**Exercise brief**
Pull each line holding the word "shoulder" from the data.

(Landmark coordinate records)
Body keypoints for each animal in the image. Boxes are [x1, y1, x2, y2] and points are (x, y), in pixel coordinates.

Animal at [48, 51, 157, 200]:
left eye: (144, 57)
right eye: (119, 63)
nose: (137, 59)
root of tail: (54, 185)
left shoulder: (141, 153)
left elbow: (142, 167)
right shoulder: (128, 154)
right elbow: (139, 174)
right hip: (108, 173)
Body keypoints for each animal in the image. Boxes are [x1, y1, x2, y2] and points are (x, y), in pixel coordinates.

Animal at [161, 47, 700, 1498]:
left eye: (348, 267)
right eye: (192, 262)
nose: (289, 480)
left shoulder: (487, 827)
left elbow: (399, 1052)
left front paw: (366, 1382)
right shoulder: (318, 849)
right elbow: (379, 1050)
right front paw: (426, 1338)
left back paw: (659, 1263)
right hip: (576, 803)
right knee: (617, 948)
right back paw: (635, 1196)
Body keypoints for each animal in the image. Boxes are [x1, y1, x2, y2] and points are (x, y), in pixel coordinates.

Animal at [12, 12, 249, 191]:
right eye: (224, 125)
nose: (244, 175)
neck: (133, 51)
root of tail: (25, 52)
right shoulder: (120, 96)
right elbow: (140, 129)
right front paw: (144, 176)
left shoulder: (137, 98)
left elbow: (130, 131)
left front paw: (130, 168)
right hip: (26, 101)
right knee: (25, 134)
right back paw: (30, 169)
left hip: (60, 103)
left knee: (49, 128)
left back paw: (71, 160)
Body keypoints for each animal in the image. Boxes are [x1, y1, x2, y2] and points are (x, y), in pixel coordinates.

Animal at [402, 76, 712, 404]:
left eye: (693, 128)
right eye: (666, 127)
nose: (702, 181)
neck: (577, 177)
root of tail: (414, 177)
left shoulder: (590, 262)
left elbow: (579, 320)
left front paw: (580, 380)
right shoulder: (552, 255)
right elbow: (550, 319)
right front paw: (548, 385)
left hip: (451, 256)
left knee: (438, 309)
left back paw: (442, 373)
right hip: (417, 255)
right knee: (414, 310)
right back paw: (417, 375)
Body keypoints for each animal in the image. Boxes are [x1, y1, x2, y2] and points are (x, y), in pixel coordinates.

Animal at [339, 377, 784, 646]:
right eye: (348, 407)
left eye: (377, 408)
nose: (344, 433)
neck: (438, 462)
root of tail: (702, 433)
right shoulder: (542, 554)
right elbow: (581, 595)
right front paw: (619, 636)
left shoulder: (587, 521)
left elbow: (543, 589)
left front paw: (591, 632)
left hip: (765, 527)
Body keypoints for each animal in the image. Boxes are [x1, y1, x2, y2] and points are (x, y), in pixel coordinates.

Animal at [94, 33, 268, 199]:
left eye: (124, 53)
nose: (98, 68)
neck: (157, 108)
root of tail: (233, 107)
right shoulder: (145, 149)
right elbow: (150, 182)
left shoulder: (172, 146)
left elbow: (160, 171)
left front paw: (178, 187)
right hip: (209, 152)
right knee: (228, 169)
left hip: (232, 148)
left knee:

**Your response**
left shoulder: (141, 153)
right shoulder: (128, 154)
left shoulder: (487, 827)
right shoulder: (318, 849)
right shoulder: (120, 96)
left shoulder: (137, 98)
left shoulder: (590, 262)
right shoulder: (552, 255)
right shoulder: (542, 554)
left shoulder: (587, 521)
right shoulder: (145, 149)
left shoulder: (172, 146)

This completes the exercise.